▶ Dataset items:
+--

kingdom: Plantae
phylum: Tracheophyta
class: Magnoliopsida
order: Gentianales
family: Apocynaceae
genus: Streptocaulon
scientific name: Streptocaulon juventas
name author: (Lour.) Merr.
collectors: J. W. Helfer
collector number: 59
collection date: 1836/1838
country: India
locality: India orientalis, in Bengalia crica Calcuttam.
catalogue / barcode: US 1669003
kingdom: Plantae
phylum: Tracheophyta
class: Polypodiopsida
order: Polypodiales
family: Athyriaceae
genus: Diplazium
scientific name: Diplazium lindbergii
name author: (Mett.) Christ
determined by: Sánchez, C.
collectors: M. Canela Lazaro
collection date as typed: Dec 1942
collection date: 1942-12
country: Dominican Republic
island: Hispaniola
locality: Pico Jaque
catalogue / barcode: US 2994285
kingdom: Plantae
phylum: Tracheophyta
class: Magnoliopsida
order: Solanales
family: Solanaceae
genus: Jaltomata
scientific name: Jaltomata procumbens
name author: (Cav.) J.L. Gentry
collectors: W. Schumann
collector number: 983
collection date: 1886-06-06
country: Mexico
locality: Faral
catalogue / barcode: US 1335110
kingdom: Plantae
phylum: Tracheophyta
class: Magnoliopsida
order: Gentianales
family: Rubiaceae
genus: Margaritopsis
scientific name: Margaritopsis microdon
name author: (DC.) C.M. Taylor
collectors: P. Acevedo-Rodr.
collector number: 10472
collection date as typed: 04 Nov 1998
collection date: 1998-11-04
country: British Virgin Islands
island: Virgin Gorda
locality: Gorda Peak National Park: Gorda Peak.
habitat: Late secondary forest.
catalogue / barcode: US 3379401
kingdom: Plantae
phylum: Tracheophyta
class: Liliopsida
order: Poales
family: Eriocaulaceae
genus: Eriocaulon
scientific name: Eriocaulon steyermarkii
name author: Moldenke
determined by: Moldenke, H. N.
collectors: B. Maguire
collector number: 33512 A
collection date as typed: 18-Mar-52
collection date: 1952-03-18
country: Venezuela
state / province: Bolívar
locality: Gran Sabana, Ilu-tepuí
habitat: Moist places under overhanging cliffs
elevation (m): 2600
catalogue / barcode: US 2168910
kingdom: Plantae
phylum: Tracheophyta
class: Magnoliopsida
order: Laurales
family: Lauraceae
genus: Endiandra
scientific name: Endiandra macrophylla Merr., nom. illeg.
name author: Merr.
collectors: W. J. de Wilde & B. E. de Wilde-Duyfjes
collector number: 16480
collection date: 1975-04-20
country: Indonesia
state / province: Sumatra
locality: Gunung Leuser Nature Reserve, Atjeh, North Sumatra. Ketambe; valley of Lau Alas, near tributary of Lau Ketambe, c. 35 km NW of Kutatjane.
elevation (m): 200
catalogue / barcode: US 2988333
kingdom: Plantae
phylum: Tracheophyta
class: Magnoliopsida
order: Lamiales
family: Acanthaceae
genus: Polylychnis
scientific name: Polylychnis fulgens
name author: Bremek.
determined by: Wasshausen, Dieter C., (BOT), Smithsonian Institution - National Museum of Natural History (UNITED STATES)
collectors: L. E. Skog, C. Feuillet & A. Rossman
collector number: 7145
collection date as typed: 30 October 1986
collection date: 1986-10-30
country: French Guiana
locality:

+--

Pick out every line in the items above that contains the word "locality", matching its case exactly, and copy each of those lines in full.

locality: India orientalis, in Bengalia crica Calcuttam.
locality: Pico Jaque
locality: Faral
locality: Gorda Peak National Park: Gorda Peak.
locality: Gran Sabana, Ilu-tepuí
locality: Gunung Leuser Nature Reserve, Atjeh, North Sumatra. Ketambe; valley of Lau Alas, near tributary of Lau Ketambe, c. 35 km NW of Kutatjane.
locality:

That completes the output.